*QUOTED PASSAGE*:
——————————
Answer: Executors are distributed agents responsible for executing tasks. Executors provide in-memory storage for RDDs that are cached in Spark applications. When executors are started they register themselves with the driver and communicate directly to execute tasks.
Question: What is DAGSchedular and how it performs?
Answer: DAGScheduler is the scheduling layer of Apache Spark that implements stage-oriented scheduling, i.e. after a DataFrame action has been called it becomes a job that is then transformed into a set of stages that are submitted as TaskSets for execution.
DAGScheduler uses an event queue architecture in which a thread can post DAGSchedulerEvent events, e.g. a new job or stage being submitted, that DAGScheduler reads and executes sequentially.
Question: What is stage, with regards to Spark Job execution?
Answer: A stage is a set of parallel tasks, one per partition of a DataFrame, that compute partial results of a function executed as part of a Spark job.
Question: What is Task, with regards to Spark Job execution?
Answer: Task is an individual unit of work for executors to run. It is an individual unit of physical execution (computation) that runs on a single machine for parts of your Spark application on a data. All tasks in a stage should be completed before moving on to another stage.
1. A task can also be considered a computation in a stage on a partition in a given job attempt.
2. A Task belongs to a single stage and operates on a single partition (a part of a DataFrame).
3. Tasks are spawned one by one for each stage and data partition.
Question: What is Speculative Execution of a tasks?
Answer: Speculative tasks or task strugglers are tasks that run slower than most of the all tasks in a job.
Speculative execution of tasks is a health-check procedure that checks for tasks to be speculated, i.e. running slower in a stage than the median of all successfully completed tasks in a taskset. Such slow tasks will be re-launched in another worker. It will not stop the slow tasks, but run a new copy in parallel.
Question: Which all cluster manager can be used with Spark?
Answer: Apache Mesos, Hadoop YARN, Spark standalone and Spark local: Local node or on single JVM. Drivers and executor runs in same JVM. In this case same node will be used for execution.
Question: What is a BlockManager?
Answer: Block Manager is a key-value store for blocks that acts as a cache. It runs on every node, i.e. a driver and executors, in a Spark runtime environment. It provides interfaces for putting and retrieving blocks both locally and remotely into various stores, i.e. memory, disk, and offheap.
A BlockManager manages the storage for most of the data in Spark, i.e. block that represent a cached RDD partition, intermediate shuffle data, and broadcast data.
Question: What is Data locality / placement?
Answer: Spark relies on data locality or data placement or proximity to data source that makes Spark jobs sensitive to where the data is located. It is therefore important to have Spark running on Hadoop YARN cluster if the data comes from HDFS.
——————————
*EXTRACTED INFORMATION*:
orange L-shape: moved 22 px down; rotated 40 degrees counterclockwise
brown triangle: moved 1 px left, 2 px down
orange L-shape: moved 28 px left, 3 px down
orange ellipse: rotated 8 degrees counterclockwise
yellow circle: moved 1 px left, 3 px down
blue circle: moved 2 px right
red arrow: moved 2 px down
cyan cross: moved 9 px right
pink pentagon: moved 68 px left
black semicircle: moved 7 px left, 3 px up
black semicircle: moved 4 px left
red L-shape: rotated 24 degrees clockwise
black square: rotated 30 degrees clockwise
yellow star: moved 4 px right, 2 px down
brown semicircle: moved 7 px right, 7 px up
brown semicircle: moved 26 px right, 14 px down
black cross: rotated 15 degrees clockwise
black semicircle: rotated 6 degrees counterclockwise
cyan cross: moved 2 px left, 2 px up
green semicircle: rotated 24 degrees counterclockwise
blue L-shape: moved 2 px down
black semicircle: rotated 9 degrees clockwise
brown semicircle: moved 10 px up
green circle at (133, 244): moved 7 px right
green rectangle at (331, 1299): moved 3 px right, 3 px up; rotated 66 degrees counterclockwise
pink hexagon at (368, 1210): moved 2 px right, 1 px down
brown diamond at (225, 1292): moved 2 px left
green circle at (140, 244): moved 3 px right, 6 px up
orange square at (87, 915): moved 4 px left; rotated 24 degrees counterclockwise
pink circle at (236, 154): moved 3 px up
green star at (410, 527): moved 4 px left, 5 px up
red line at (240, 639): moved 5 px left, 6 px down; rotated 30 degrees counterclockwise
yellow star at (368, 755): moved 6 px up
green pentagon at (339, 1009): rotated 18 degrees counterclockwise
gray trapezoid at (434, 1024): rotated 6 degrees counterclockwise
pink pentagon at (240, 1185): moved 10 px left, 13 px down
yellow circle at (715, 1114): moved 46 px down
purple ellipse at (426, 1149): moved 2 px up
——————————
*REQUIRED TASKS*:
A) Answer these questions from the Apache Spark text, marking each answer to match:
(i) What does a Block Manager act as?
(ii) Where are slow tasks re-launched during speculative execution?
(iii) On what kind of cluster is it important to run Spark if the data comes from HDFS?
B) Transcribe the Apache Spark text from "Answer: Executors are" up to and including "to execute tasks.".
C) Go on with the Apache Spark text, beginning after its last sentence.
The listing is separate from the Apache Spark text.

*ANSWERS TO THE PROBLEMS*:
A)
(i) A cache: it is a key-value store for blocks.
(ii) In another worker.
(iii) A Hadoop YARN cluster.

B)
Answer: Executors are distributed agents responsible for executing tasks. Executors provide in-memory storage for RDDs that are cached in Spark applications. When executors are started they register themselves with the driver and communicate directly to execute tasks.

C)
With HDFS the Spark driver contacts NameNode about the DataNodes (ideally local) containing the various blocks of a file or directory as well as their locations (represented as InputSplits), and then schedules the work to the SparkWorkers. Spark’s compute nodes / workers should be running on storage nodes.
Question: What is master URL in local mode?
Answer: You can run Spark in local mode using local , local[n] or the most general local[*].
The URL says how many threads can be used in total:
· local uses 1 thread only.
· local[n] uses n threads.
· local[*] uses as many threads as the number of processors available to the Java virtual machine (it uses Runtime.getRuntime.availableProcessors() to know the number).
Question: Define components of YARN?
Answer: YARN components are below
ResourceManager: runs as a master daemon and manages ApplicationMasters and NodeManagers.
ApplicationMaster: is a lightweight process that coordinates the execution of tasks of an application and asks the ResourceManager for resource containers for tasks. It monitors tasks, restarts failed ones, etc. It can run any type of tasks, be them MapReduce tasks or Giraph tasks, or Spark tasks.
NodeManager offers resources (memory and CPU) as resource containers.
NameNode: Holds the information regarding where each block is stored on the HDFS.
Container: can run tasks, including ApplicationMasters.
Question: What is a Broadcast Variable?
Answer: Broadcast variables allow the programmer to keep a read-only variable cached on each machine rather than shipping a copy of it with tasks.
Question: How can you define Spark Accumulators?
Answer: This are similar to counters in Hadoop MapReduce framework, which gives information regarding completion of tasks, or how much data is processed etc.
Question: What is Apache Parquet format?
Ans: Apache Parquet is a columnar storage format
Question: What is Apache Spark Structured Streaming?
Answer: Spark Streaming helps to process live stream data. Data can be ingested from many sources like Kafka, Flume, Twitter, ZeroMQ, Kinesis, or TCP sockets, and can be processed using complex algorithms expressed with high-level functions like map, reduce, join and window.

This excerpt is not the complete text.